Each item went through a grueling evaluation by the US National Bureau of Standards to be sure the entire contents of the bullet-shaped, 90-inch long capsule (see sketch at right) would hold up until that fateful unearthing in 6939. All told, the thing weighed in at 800 pounds and includes but is not limited to:

  • One pack of Camel cigarettes
  • $1 in change
  • Various issues of LIFE magazine
  • Microfilm rolls containing roughly millions of words from a dictionary, almanac, and a Sears Roebuck catalog
  • 75 types of metals, fabrics, and plastics
  • Seeds (tobacco, cotton, flax, rice…)

Time will tell whether homo sapiens will have any need for smokes and coins 5,000 years down the grand arrow of time. The thought of some Future Man smoking a butt is pretty chill, I guess. If anything, the seed bank is Time Capsule 1's most valuable asset.
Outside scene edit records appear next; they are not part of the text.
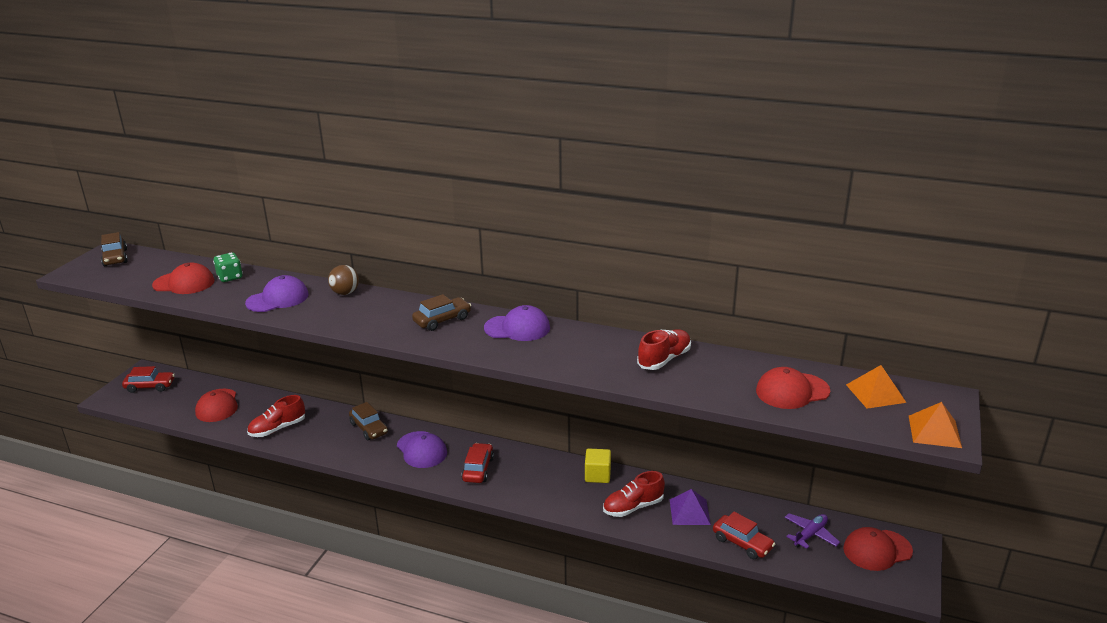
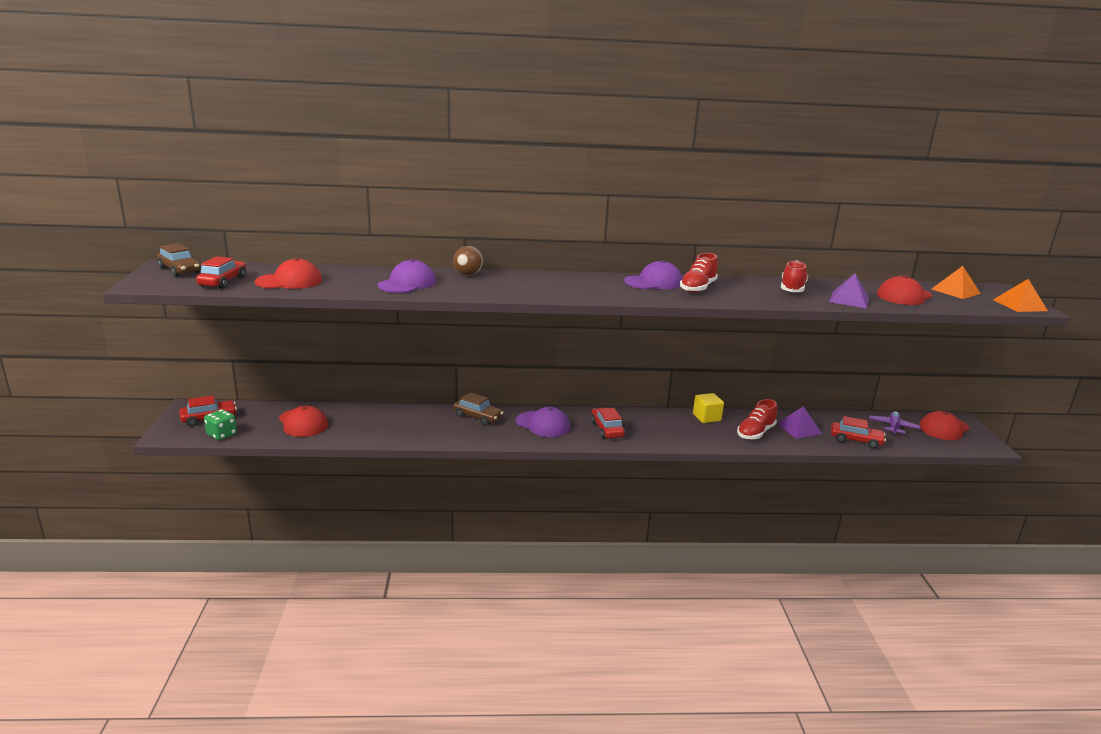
camera: 25 degrees left, 5 degrees down
green dice [213,252,243,282] -> green dice moved to [204,409,237,440]
red shoe [247,395,305,437] -> red shoe moved to [680,253,718,293]
brown car [412,294,471,331] -> none
none -> red car [196,256,246,289]
none -> purple pyramid [829,273,869,308]

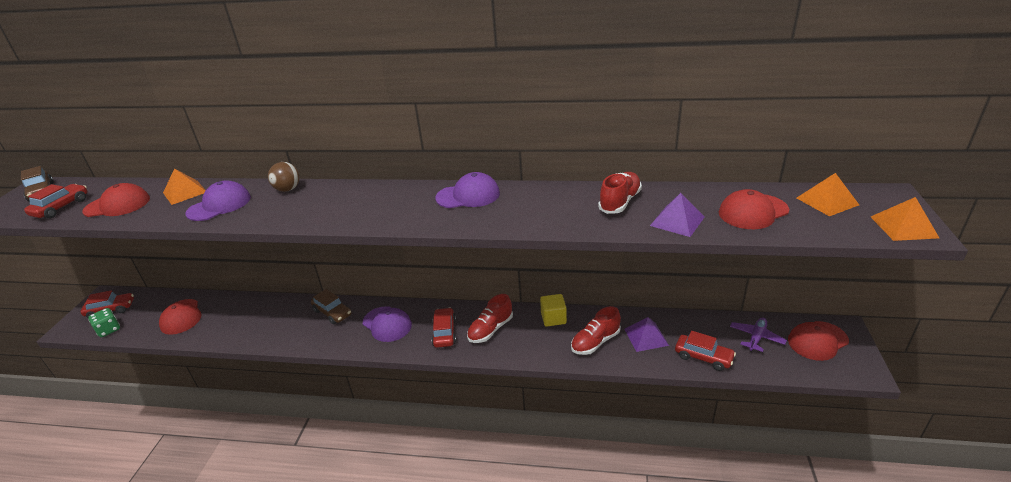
camera: 15 degrees right, 10 degrees up
red shoe [680,253,718,293] -> red shoe moved to [467,294,513,343]
none -> orange pyramid [163,168,206,205]

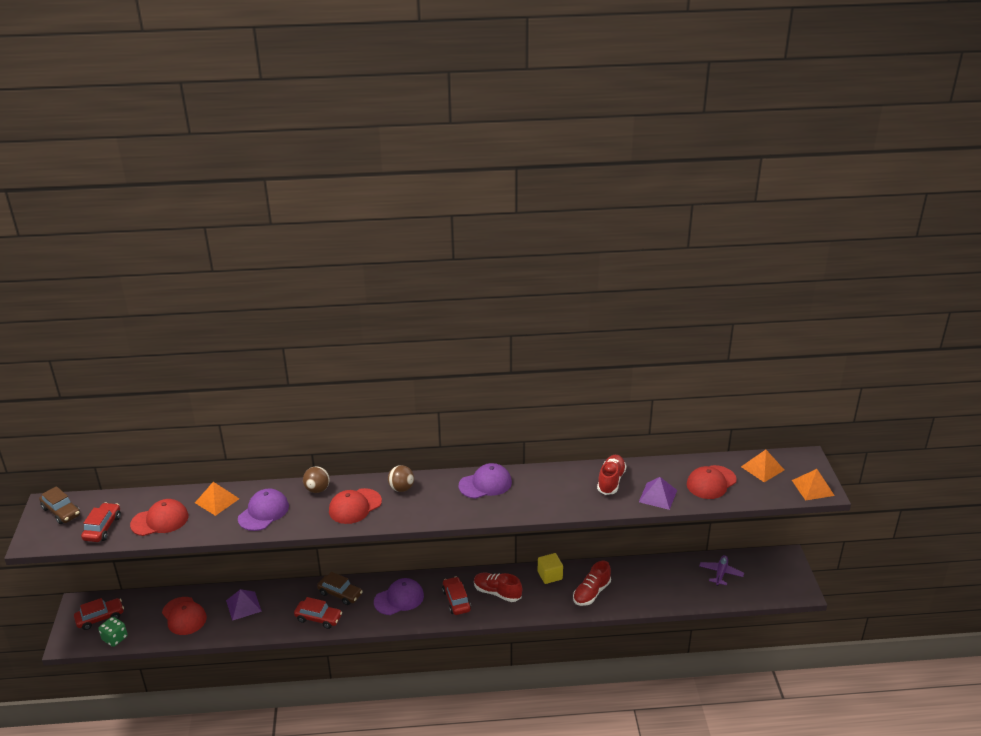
camera: 15 degrees left, 0 degrees up
purple cap [363,306,412,342] -> purple cap turned 60 degrees counterclockwise [374,578,424,615]
red shoe [467,294,513,343] -> red shoe turned 90 degrees clockwise [474,573,522,602]
purple pyramid [624,317,669,352] -> purple pyramid moved to [226,589,262,621]
red car [675,331,736,371] -> red car moved to [294,597,342,629]
red cap [788,321,849,361] -> red cap moved to [329,488,382,524]
none -> brown ball [388,465,414,492]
Nevermind that time capsule reveals are typically awkward let downs. In an age where brick-and-mortar time capsules seem to be going the way of history, vastly outpaced by a new crop of giant cultural caches and projects like the Internet Archive and the Long Now Foundation's 10,000 Year Clock, Westinghouse's Time Capsule 1 was, and always will be, the future. All in good time.